University of Aberdeen spinout company, SIRAKOSS, which has designed synthetic material to replace diseased or broken bone, has announced two US patents that will 'significantly enhance' production.
SIRAKOSS’s synthetic material is proposed to be a preferable substitute to ‘autograft’ which utilises the often painful and invasive procedure of harvesting bone from other parts of the body.
These two new patents add to SIRAKOSS’ existing granted patents in Europe, Japan, Australia and China, and to the company’s core IP estate in the USA, Japan and Australia.
SIRAKOSS’s technology is entirely synthetic, containing no human tissue which, the company says, can be manufactured in consistent, high quality batches.
Surgeon feedback on pre-clinical performance data and handling properties of the SIRAKOSS bone graft substitutes, when compared to currently available products, has been very encouraging, according to the company.

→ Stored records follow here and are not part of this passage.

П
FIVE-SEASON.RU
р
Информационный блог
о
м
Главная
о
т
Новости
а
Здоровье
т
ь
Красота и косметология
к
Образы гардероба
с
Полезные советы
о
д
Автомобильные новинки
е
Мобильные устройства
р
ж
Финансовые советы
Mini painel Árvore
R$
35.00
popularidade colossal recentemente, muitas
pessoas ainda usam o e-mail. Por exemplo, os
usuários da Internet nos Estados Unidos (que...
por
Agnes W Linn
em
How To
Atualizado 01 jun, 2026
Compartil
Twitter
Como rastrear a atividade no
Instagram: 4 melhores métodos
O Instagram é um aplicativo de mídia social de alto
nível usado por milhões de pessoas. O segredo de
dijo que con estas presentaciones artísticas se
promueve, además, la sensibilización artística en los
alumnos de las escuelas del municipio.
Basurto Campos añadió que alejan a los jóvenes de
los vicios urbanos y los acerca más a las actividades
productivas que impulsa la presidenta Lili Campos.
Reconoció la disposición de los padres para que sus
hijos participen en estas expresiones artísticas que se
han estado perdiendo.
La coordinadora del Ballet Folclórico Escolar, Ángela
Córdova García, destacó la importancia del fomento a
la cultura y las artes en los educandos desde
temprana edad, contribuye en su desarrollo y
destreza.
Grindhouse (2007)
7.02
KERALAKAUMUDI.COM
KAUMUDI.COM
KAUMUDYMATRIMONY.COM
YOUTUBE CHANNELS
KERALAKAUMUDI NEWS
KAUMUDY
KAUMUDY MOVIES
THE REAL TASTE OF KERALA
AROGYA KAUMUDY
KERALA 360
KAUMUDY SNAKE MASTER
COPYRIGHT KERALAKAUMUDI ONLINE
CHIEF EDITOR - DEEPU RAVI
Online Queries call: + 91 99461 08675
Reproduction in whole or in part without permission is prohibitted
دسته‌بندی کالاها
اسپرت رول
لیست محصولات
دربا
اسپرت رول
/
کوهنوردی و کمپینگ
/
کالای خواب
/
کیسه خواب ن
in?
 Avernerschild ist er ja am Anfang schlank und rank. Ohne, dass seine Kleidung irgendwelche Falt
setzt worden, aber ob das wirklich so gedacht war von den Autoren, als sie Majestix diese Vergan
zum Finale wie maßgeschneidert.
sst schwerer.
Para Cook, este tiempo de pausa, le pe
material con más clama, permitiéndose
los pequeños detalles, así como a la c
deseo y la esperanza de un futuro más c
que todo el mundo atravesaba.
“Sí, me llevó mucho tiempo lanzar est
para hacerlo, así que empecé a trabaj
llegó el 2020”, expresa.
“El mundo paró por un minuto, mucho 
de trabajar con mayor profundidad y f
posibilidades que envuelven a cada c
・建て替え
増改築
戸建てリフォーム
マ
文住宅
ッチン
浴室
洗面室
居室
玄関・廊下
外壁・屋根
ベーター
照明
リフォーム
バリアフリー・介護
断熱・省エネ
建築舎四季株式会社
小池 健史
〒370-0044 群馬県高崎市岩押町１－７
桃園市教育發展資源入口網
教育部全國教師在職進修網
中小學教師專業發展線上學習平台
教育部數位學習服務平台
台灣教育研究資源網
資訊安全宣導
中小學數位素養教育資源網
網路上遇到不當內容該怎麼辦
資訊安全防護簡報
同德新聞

The alternative approach against which all other options are measured is autograft – the ‘gold standard’ - where healthy bone is harvested from the patient’s hip and replanted at the defect site. The amount of bone that is available for grafting is limited, particularly in children, and requires two invasive operative procedures, increasing the risk for the patient and the cost for the hospital.
Other alternatives have seen products derived from cadaver bone, but these can be inconsistent in their performance.
The new patents cover inventions made at the University of Aberdeen by Professors Iain Gibson, Jan Skakle and colleagues.
Dr Liz Rattray, Director of Research & Innovation at the University said: “It is very gratifying to see the progress made by Sirakoss since it spun out of the University in 2011 and that granted patents are resulting from University of Aberdeen research.”
Brian Butchart, CEO of SIRAKOSS, said: “The granting of these two patents endorses the breadth of our technology and provides SIRAKOSS further protection for its unique product offerings in the largest single market for bone graft substitutes.”
Synthetic bone grafts are used in trauma, spinal and dental surgery to fuse bones together to correct congenital or degenerative conditions (such as curvature of the spine) or following a traumatic injury where the bone fails to heal.